During that time things were set up to be an 'epic' story while still allowing the players choices for their characters by continuing to play those same characters the last three years of the larp.
During that time people grew less interested about the overarching plot and more in tune with how their character fit into that plot and how things mattered to that character.
When the game finally wrapped up in the end it didn't really matter what the characters did up until a point then they had to make a final decision and go to the final room for the ending. Some people really liked the ending. Some said it was okay. But ALL of them wanted an epilogue for their character.
As staff on that game, I got to see first-hand how people's reactions were. And I came to the conclusion that if you give players choice they want their voice to matter. The Animania games were criticized as ones that railroaded you to one ending. We were called out on the impression that it didn't matter what the players did, the Animania story would trump that and thus there was no 'player freedom'. We listened to the feedback, we said we would change, we tried to change, but in the end there had to be one ending.
So I understand where the creative writers and staff of Bioware is coming from. They're going through the same issues we went through with Animania. Both games gave the players 'choice' and said your voice matters. And both were railroaded into one ending.
(Side note: I'm still keeping my hope alive that Bioware is doing this as a calculated move and will release the end of the ending in April as DLC.)
The part that I don't like is them being surprised by the negative reaction. Have they not ran a massive game with passionate fans before?

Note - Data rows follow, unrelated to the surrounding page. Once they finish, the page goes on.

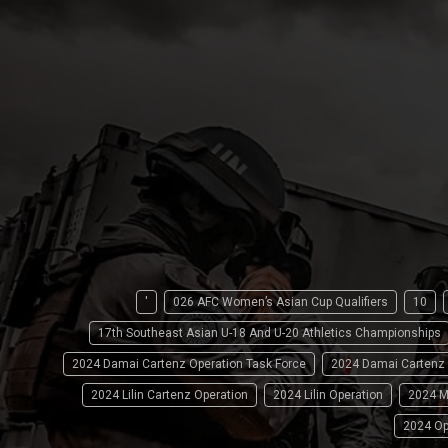
'
026 AFC Women’s Asian Cup Qualifiers
10
17th Southeast Asian U-18 And U-20 Athletics Championships
2024 Damai Cartenz Operation Task Force
2024 Damai Cartenz
2024 Lilin Cartenz Operation
2024 Lilin Operation
2024 M
2024 Op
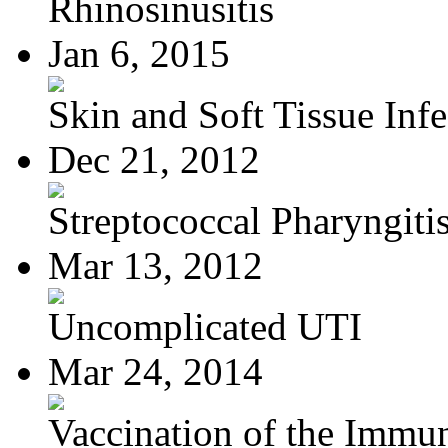
Rhinosinusitis
Jan 6, 2015
Skin and Soft Tissue Infec
Dec 21, 2012
Streptococcal Pharyngiti
Mar 13, 2012
Uncomplicated UTI
Mar 24, 2014
Vaccination of the Immun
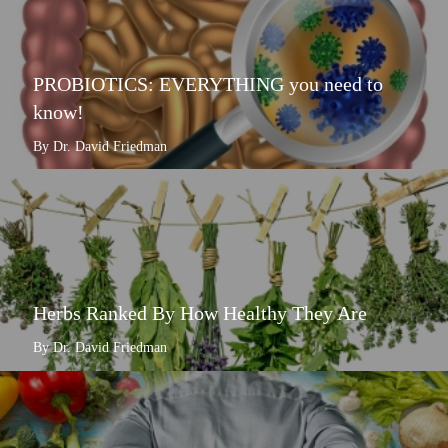
PROBIOTICS: EVERYTHING you need to
know!
By Dr. David Friedman
Herbs Ranked By How Healthy They Are
By Dr. David Friedman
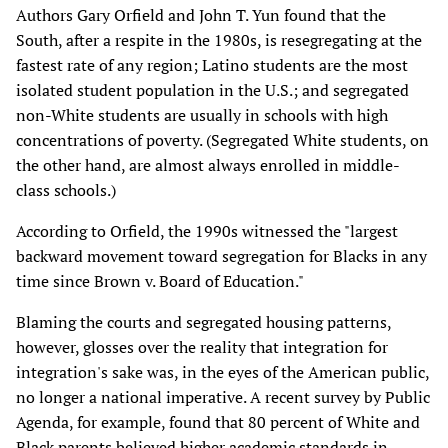
Authors Gary Orfield and John T. Yun found that the
South, after a respite in the 1980s, is resegregating at the
fastest rate of any region; Latino students are the most
isolated student population in the U.S.; and segregated
non-White students are usually in schools with high
concentrations of poverty. (Segregated White students, on
the other hand, are almost always enrolled in middle-
class schools.)
According to Orfield, the 1990s witnessed the "largest
backward movement toward segregation for Blacks in any
time since Brown v. Board of Education."
Blaming the courts and segregated housing patterns,
however, glosses over the reality that integration for
integration's sake was, in the eyes of the American public,
no longer a national imperative. A recent survey by Public
Agenda, for example, found that 80 percent of White and
Black parents believed higher academic standards in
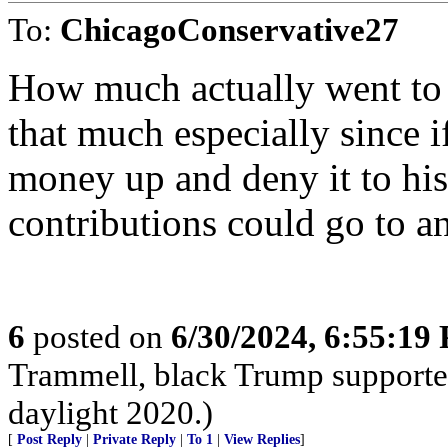
To:
ChicagoConservative27
How much actually went to 
that much especially since i
money up and deny it to h
contributions could go to a
6
posted on
6/30/2024, 6:55:19
Trammell, black Trump supporter,
daylight 2020.)
[
Post Reply
|
Private Reply
|
To 1
|
View Replies
]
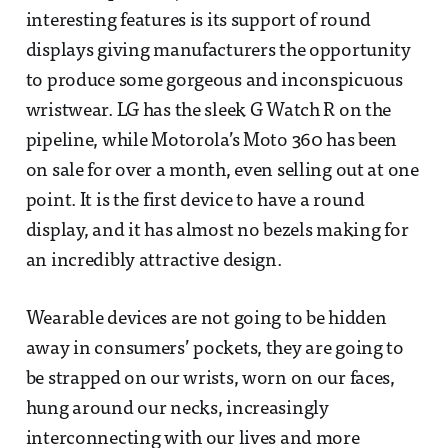
interesting features is its support of round
displays giving manufacturers the opportunity
to produce some gorgeous and inconspicuous
wristwear. LG has the sleek G Watch R on the
pipeline, while Motorola’s Moto 360 has been
on sale for over a month, even selling out at one
point. It is the first device to have a round
display, and it has almost no bezels making for
an incredibly attractive design.
Wearable devices are not going to be hidden
away in consumers’ pockets, they are going to
be strapped on our wrists, worn on our faces,
hung around our necks, increasingly
interconnecting with our lives and more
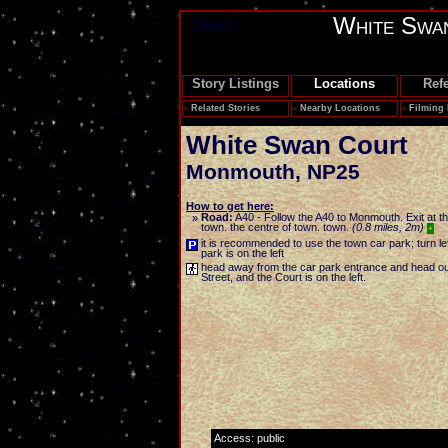
White Swa
Search
Story Listings
Locations
Ref
»
Related Stories
»
Nearby Locations
»
Filming
White Swan Court
Monmouth
,
NP25
How to get here:
Road:
A40 - Follow the A40 to Monmouth. Exit at t
»
town. the centre of town. town.
(0.8 miles, 2m)
+
it is recommended to use the town car park; turn left
park is on the left
head away from the car park entrance and head out 
Street, and the Court is on the left.
Access: public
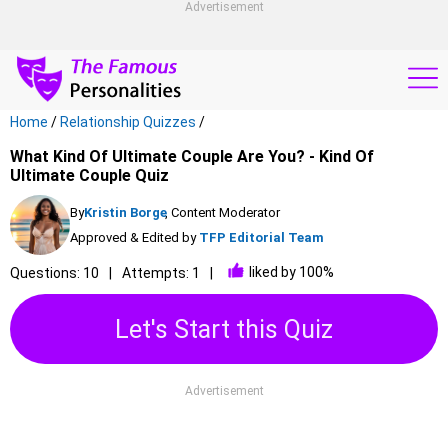
Advertisement
Home
/
Relationship Quizzes
/
What Kind Of Ultimate Couple Are You? - Kind Of
Ultimate Couple Quiz
By
Kristin Borge
, Content Moderator
Approved & Edited by
TFP Editorial Team
liked by 100%
Questions: 10
Attempts: 1
Let's Start this Quiz
Advertisement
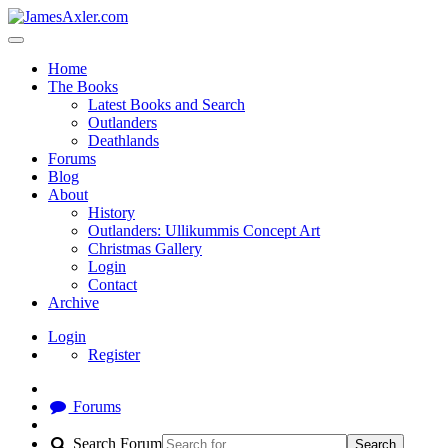
Home
The Books
Latest Books and Search
Outlanders
Deathlands
Forums
Blog
About
History
Outlanders: Ullikummis Concept Art
Christmas Gallery
Login
Contact
Archive
Login
Register
Forums
Search Forum
Search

Them being surprised lets me know their pulse was not in tune with the masses. I'm fine if they wanted to write whatever ending they wanted, but they shouldn't be surprised if people don't like it and want to hold you accountable for writing something bad. They backed themselves into a corner when they gave the illusion of 'choice'. We did the same thing in Animania. Sure we were able to change things and adapt things and make things differently...up until the final point in the game...that's when things did have to get railroaded towards the 'ending that would blow your mind'. Which is exactly the same things Bioware has done with ME3, and the reactions of players in both games has been the same. (Not as volatile for Animania, but we only had 50 players not 5 million.)